Y se puso a ello, con una voz cansada, interrumpida a ratos por ataques de tos:
—Schopenhauer acababa de morir y decidimos velarle por turnos de dos, hasta la mañana.
»Estaba acostado en una habitación muy sencilla, amplia y oscura. Dos velas ardían en la mesita de noche.
»Eran las doce cuando empecé la guardia, con uno de nuestros compañeros. Los dos amigos a quienes sustituíamos salieron, y fuimos a sentarnos al lado de la cama.
»El rostro no había cambiado. Sonreía. La arruga que conocíamos tan bien se formaba en la comisura de los labios y nos parecía que iba a abrir los ojos, moverse, hablar. Su pensamiento o más bien sus pensamientos nos envolvían; nos sentíamos más que nunca en la atmósfera de su genio, invadidos, poseídos por él. Su dominio nos parecía incluso más soberano ahora que estaba muerto. Un misterio se mezclaba con la potencia de aquel espíritu incomparable.
»El cuerpo de este tipo de hombres desaparece, pero ellos permanecen; y, en la noche que sigue al paro de su corazón, le aseguro, señor, que son horrorosos.
»Hablábamos de él, muy bajito, recordando palabras, fórmulas, las sorprendentes máximas que parecen luces arrojadas, mediante algunas palabras, en las tinieblas de la Vida desconocida.
»—Me parece que va a hablar —dijo mi compañero. Y mirábamos, con una preocupación que rozaba el miedo, el rostro inmóvil y siempre sonriente.

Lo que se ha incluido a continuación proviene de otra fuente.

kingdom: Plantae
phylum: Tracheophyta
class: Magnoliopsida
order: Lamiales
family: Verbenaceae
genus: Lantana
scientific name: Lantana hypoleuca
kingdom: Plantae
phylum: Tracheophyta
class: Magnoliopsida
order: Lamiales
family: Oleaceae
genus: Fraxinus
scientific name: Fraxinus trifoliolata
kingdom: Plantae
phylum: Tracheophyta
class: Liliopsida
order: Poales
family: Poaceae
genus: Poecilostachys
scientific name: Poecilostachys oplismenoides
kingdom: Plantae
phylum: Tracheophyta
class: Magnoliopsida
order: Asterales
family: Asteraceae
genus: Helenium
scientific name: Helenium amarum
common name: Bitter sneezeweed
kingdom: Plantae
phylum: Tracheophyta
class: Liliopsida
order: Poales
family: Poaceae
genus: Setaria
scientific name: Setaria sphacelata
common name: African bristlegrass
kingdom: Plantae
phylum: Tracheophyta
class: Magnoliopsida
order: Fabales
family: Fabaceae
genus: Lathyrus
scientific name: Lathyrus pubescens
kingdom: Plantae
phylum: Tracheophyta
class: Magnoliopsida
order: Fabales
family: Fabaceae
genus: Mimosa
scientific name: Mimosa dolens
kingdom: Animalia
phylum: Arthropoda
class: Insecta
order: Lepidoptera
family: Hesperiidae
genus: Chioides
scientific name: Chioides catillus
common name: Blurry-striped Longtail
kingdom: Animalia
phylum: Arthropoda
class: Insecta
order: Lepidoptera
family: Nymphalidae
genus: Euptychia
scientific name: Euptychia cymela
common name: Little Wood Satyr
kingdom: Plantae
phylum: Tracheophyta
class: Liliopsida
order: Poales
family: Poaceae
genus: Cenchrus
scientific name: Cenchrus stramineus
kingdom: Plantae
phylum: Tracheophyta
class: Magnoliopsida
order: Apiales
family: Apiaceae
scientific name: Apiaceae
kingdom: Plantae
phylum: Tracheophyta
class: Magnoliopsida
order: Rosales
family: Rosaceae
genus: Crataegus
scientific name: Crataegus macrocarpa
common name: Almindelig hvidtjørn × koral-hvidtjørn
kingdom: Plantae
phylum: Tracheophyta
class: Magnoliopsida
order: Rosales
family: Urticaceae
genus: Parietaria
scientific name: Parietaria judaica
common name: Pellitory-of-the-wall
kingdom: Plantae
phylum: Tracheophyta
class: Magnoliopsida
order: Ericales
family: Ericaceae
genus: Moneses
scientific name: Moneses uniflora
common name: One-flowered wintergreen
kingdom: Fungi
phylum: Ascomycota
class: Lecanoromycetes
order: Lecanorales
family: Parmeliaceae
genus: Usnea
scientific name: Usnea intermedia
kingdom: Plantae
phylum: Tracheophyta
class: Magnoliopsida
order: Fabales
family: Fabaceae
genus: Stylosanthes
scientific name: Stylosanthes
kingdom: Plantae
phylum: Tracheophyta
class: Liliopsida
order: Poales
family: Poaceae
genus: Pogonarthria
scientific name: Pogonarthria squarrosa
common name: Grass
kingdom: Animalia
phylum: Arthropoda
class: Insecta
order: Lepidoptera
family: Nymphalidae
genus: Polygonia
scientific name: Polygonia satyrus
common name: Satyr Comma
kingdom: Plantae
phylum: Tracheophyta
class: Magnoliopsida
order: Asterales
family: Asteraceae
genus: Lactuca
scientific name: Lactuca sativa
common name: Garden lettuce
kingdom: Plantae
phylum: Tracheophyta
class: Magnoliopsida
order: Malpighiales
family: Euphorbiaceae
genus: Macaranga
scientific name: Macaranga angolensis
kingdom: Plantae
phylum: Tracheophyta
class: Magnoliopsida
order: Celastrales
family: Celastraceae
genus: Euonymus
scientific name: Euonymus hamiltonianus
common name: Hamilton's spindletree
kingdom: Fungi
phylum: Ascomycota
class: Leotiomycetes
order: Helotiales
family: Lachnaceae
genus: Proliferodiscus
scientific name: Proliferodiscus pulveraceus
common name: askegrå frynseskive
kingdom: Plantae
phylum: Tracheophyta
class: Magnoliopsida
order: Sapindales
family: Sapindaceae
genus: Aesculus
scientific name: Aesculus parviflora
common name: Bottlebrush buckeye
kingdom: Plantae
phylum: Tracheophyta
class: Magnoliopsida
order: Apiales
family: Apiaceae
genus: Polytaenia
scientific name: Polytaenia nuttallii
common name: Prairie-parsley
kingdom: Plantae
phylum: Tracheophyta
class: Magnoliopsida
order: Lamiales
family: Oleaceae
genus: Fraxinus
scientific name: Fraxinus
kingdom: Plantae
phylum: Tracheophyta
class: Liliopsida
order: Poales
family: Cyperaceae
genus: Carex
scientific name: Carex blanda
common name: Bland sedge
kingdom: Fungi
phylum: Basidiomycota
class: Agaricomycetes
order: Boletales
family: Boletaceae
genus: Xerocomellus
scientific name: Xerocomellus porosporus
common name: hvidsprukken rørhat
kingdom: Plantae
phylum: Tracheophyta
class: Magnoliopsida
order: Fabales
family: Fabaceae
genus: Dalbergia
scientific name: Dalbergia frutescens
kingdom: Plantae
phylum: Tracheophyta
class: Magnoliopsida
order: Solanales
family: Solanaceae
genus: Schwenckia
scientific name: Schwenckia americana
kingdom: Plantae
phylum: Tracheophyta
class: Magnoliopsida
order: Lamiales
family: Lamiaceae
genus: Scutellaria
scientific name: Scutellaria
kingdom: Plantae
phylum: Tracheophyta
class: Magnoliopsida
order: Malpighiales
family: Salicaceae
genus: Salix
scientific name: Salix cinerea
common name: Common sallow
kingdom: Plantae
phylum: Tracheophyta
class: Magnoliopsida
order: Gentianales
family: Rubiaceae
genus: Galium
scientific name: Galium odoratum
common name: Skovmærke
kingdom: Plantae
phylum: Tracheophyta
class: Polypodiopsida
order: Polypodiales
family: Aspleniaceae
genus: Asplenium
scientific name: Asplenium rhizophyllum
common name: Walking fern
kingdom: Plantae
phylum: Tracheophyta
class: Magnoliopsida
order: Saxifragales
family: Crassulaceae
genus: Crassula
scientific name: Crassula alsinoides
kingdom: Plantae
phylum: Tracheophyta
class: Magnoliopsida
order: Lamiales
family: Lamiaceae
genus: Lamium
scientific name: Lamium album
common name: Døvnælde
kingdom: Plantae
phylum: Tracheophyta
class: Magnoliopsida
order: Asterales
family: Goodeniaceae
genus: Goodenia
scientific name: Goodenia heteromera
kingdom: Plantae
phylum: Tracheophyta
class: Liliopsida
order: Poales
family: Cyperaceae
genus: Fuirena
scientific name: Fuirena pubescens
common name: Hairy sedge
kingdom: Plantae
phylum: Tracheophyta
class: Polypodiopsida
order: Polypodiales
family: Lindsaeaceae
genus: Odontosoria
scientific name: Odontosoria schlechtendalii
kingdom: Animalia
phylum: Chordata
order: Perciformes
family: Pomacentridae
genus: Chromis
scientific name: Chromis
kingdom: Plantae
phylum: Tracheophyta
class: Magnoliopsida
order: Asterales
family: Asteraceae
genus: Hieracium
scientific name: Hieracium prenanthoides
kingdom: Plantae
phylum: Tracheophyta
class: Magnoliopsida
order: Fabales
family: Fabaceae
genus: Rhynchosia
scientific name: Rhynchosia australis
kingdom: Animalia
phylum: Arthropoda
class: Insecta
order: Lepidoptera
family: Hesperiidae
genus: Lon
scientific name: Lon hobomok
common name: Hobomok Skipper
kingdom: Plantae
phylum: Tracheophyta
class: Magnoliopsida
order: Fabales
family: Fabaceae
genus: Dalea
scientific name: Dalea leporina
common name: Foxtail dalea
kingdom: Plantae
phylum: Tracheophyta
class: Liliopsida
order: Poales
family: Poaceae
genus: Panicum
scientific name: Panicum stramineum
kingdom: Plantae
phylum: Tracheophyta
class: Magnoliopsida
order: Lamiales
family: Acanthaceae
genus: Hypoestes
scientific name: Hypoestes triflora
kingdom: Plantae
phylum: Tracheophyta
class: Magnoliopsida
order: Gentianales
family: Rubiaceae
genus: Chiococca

»Poco a poco nos empezamos a sentir a disgusto, oprimidos, desfallecientes. Balbuceé:
»—No sé lo que me pasa, pero te aseguro que estoy enfermo.
»Y fue cuando nos dimos cuenta de que el cadáver olía mal.
»Entonces mi compañero me propuso pasar a la habitación contigua, dejando la puerta abierta; y acepté.
»Cogí una de las velas que ardían en la mesilla de noche, dejando la segunda, y fuimos a sentarnos a la otra punta del otro cuarto, de modo que pudiéramos ver desde nuestro sitio la cama y el muerto a plena luz.
»Pero nos seguía obsesionando; parecía que su ser inmaterial, despejado, libre, todopoderoso y dominador, merodeaba a nuestro alrededor. Y aveces también el olor infame del cuerpo descompuesto nos llegaba, nos penetraba, repugnante y vago.
»De pronto, un escalofrío nos recorrió los huesos; un ruido, un pequeño ruido había llegado de la habitación del muerto. Nuestras miradas se volvieron en seguida hacia él y vimos, sí señor, vimos perfectamente, el uno y el otro, algo blanco correr sobre la cama, caer al suelo sobre la alfombra, y desaparecer bajo un sillón.
»Nos pusimos en pie antes de tener tiempo de pensar en nada, enloquecidos por un miedo estúpido, dispuestos a huir. Luego nos miramos. Estábamos horriblemente pálidos. Nuestros corazones latían como para levantar el paño de nuestra ropa. Hablé el primero:
»—¿Has visto?…
»—Sí, he visto.
»—¿Es que no está muerto?
»—Pero ¡si se está empezando a descomponer!
»—¿Qué vamos a hacer?
»Mi compañero dijo vacilando:
»—Hay que ir a ver.
»Cogí nuestra vela y entré el primero, registrando con la mirada el gran cuarto con rincones negros. Ya no se movía nada; y me acerqué a la cama. Pero me quedé estupefacto y espantado: ¡Schopenhauer ya no se reía! Tenía una horrible mueca, la boca apretada, las mejillas profundamente huecas. Balbuceé:
»—¡No está muerto!
»Pero el espantoso olor subía hasta mi nariz, me sofocaba. Y ya no me movía, mirándole fijamente, pasmado como ante una aparición.
»Entonces mi compañero, tras coger la otra vela, se inclinó. Luego me tocó el brazo sin decir una palabra. Seguí su mirada, y vi en el suelo, bajo el sillón próximo a la cama, completamente blanca sobre la oscura alfombra, abierta como para morder, la dentadura postiza de Schopenhauer.
»La labor de descomposición, al aflojar las mandíbulas, la había hecho saltar de la boca.
»Aquel día pasé verdadero miedo, señor.
Y, cuando el sol se acercaba al mar resplandeciente, el alemán tísico se levantó, me saludó, y volvió al hotel.